Task to carry out: Every line of the records below from the line with "く）生成しようとプロンプトを書いています。それは原則公" up to and including the line with "hanno una lunghezza" must be reproduced exactly, and no line outside that range.

⁂

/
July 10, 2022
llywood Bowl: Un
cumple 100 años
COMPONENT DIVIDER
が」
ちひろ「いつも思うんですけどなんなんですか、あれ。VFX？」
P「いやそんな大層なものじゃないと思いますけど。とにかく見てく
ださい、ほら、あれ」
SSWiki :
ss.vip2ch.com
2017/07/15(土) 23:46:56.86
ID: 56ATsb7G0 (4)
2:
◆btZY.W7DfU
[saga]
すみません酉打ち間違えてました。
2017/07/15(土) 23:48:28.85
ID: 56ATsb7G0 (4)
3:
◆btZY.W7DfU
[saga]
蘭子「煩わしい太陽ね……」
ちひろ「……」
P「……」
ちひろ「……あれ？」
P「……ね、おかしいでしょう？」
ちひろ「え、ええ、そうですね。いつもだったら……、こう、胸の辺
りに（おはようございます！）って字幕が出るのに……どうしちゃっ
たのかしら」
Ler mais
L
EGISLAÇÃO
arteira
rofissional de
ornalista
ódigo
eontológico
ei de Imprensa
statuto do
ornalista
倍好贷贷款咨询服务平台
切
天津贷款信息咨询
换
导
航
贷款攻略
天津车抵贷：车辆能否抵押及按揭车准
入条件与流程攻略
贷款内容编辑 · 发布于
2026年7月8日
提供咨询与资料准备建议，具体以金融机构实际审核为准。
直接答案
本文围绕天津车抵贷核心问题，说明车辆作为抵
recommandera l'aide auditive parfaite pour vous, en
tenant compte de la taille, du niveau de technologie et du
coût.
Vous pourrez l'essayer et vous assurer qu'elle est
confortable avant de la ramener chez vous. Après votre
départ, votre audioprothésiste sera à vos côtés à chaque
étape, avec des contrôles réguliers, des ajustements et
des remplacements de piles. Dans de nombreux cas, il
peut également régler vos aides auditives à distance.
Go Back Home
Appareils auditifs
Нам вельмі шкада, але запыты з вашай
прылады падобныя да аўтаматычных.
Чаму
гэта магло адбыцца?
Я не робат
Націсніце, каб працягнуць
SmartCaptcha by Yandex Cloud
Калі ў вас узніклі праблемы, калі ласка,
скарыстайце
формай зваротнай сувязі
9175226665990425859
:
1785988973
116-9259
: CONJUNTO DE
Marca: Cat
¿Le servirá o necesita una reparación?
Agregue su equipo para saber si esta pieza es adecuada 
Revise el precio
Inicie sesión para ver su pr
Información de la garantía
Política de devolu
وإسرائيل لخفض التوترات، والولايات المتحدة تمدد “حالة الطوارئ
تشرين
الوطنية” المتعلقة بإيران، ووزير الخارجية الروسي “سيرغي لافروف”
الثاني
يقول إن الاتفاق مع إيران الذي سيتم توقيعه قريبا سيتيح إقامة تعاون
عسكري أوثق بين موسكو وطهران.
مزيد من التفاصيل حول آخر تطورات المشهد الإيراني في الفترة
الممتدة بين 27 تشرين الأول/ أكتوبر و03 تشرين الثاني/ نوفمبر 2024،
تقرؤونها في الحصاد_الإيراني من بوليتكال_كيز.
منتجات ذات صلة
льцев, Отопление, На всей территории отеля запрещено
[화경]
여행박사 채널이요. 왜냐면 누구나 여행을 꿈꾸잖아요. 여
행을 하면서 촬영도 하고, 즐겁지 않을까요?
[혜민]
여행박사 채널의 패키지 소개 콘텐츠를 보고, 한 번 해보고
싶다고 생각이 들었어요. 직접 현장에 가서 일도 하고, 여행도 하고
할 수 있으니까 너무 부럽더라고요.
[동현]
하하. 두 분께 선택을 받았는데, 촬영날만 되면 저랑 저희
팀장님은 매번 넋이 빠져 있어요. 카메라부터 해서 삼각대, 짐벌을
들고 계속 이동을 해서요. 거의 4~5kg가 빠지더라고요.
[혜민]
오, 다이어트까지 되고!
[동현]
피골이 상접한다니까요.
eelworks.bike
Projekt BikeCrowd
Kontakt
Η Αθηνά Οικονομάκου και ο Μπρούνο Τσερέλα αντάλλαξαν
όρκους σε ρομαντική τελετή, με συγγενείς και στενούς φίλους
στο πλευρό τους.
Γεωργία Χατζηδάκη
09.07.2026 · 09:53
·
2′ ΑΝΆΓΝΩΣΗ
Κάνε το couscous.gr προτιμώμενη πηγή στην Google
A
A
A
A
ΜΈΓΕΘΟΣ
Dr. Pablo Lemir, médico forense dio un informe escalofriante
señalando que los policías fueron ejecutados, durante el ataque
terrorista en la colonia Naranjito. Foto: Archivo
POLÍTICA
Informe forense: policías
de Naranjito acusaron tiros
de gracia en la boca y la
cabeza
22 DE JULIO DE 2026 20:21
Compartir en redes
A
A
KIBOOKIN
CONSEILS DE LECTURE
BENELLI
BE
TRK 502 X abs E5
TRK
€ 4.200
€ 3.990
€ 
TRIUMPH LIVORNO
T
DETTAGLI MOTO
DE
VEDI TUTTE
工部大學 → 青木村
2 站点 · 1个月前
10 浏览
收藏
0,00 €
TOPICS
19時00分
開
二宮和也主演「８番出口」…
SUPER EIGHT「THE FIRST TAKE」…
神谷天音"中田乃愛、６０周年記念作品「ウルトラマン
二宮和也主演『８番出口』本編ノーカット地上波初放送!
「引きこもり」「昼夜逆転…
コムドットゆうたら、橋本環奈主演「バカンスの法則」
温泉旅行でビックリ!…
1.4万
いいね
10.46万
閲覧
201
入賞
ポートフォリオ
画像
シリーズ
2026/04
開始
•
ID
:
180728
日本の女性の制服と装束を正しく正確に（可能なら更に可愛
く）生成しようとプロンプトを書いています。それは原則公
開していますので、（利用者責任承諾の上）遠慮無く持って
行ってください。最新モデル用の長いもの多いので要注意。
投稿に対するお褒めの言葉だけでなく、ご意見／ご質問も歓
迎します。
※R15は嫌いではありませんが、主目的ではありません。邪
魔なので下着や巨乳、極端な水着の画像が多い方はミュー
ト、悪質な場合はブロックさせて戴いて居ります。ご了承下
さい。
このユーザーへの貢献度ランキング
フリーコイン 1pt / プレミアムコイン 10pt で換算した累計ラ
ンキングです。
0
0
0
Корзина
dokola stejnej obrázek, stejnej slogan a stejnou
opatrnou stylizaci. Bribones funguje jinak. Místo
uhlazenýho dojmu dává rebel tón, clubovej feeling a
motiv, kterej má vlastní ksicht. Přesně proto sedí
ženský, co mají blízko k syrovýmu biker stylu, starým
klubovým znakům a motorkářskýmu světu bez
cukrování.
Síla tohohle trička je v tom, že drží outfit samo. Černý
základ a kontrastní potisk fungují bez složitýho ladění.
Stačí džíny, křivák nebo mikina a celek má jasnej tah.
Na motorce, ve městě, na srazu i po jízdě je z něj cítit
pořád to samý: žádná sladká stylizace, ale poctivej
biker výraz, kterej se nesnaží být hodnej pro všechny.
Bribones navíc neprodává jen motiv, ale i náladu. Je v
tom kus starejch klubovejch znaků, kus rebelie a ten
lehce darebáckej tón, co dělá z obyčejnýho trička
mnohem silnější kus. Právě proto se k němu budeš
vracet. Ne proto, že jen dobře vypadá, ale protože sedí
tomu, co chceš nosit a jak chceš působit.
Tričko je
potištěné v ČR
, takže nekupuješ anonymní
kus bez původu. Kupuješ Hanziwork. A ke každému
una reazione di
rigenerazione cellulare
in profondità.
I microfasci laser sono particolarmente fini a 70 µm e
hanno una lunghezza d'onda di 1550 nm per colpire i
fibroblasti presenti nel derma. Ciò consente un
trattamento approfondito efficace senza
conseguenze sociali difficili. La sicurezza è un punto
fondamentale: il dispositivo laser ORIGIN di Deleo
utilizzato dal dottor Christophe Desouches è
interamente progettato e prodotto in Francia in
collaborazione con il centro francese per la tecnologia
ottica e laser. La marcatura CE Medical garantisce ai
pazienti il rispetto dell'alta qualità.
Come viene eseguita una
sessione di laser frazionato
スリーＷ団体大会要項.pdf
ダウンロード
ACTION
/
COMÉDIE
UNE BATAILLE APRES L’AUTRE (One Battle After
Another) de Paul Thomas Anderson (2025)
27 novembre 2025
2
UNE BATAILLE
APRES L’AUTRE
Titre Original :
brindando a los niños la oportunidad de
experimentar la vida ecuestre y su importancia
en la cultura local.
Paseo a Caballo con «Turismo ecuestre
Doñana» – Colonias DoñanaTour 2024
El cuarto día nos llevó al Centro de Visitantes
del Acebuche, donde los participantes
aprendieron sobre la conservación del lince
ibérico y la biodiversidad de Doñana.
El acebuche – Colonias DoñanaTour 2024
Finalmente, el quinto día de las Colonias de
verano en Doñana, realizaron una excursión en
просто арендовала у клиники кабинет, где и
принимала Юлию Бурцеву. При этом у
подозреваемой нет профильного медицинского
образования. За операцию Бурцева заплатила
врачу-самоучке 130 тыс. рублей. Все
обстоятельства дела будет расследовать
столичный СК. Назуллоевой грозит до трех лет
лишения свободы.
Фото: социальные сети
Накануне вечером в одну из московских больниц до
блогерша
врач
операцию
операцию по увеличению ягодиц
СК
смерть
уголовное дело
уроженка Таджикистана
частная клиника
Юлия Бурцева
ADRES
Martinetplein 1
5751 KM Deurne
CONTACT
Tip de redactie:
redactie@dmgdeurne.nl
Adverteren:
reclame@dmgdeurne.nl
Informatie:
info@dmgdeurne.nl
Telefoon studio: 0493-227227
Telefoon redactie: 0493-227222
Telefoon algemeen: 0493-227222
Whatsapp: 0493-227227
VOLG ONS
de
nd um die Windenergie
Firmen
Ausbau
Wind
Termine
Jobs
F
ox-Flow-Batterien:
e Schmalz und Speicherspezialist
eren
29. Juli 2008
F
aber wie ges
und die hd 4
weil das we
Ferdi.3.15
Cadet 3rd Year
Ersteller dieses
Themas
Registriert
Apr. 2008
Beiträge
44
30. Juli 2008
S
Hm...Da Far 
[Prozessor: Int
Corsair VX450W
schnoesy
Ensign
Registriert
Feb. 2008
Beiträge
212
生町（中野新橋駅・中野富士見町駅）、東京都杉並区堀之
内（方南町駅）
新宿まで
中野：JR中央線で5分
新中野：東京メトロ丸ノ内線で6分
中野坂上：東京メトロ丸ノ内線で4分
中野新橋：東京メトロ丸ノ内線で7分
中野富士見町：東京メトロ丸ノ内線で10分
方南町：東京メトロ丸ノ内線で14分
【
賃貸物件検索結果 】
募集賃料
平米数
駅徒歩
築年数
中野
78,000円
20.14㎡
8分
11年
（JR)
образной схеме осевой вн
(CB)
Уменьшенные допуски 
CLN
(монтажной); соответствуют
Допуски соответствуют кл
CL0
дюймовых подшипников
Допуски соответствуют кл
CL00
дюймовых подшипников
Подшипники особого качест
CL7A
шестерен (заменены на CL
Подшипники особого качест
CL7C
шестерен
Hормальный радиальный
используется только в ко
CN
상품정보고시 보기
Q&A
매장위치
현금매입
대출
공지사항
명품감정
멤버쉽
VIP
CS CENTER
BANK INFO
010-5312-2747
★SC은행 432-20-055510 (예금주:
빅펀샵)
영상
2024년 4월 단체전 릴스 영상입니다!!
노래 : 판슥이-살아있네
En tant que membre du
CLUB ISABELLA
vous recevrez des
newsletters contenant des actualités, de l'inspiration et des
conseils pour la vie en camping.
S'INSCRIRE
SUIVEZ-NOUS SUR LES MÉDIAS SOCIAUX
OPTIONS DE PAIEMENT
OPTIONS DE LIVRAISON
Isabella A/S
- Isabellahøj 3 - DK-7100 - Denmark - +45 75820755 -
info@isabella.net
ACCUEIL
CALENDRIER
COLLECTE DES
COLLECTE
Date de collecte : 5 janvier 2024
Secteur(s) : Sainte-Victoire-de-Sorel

⁂

Result of the exercise:
く）生成しようとプロンプトを書いています。それは原則公
開していますので、（利用者責任承諾の上）遠慮無く持って
行ってください。最新モデル用の長いもの多いので要注意。
投稿に対するお褒めの言葉だけでなく、ご意見／ご質問も歓
迎します。
※R15は嫌いではありませんが、主目的ではありません。邪
魔なので下着や巨乳、極端な水着の画像が多い方はミュー
ト、悪質な場合はブロックさせて戴いて居ります。ご了承下
さい。
このユーザーへの貢献度ランキング
フリーコイン 1pt / プレミアムコイン 10pt で換算した累計ラ
ンキングです。
0
0
0
Корзина
dokola stejnej obrázek, stejnej slogan a stejnou
opatrnou stylizaci. Bribones funguje jinak. Místo
uhlazenýho dojmu dává rebel tón, clubovej feeling a
motiv, kterej má vlastní ksicht. Přesně proto sedí
ženský, co mají blízko k syrovýmu biker stylu, starým
klubovým znakům a motorkářskýmu světu bez
cukrování.
Síla tohohle trička je v tom, že drží outfit samo. Černý
základ a kontrastní potisk fungují bez složitýho ladění.
Stačí džíny, křivák nebo mikina a celek má jasnej tah.
Na motorce, ve městě, na srazu i po jízdě je z něj cítit
pořád to samý: žádná sladká stylizace, ale poctivej
biker výraz, kterej se nesnaží být hodnej pro všechny.
Bribones navíc neprodává jen motiv, ale i náladu. Je v
tom kus starejch klubovejch znaků, kus rebelie a ten
lehce darebáckej tón, co dělá z obyčejnýho trička
mnohem silnější kus. Právě proto se k němu budeš
vracet. Ne proto, že jen dobře vypadá, ale protože sedí
tomu, co chceš nosit a jak chceš působit.
Tričko je
potištěné v ČR
, takže nekupuješ anonymní
kus bez původu. Kupuješ Hanziwork. A ke každému
una reazione di
rigenerazione cellulare
in profondità.
I microfasci laser sono particolarmente fini a 70 µm e
hanno una lunghezza d'onda di 1550 nm per colpire i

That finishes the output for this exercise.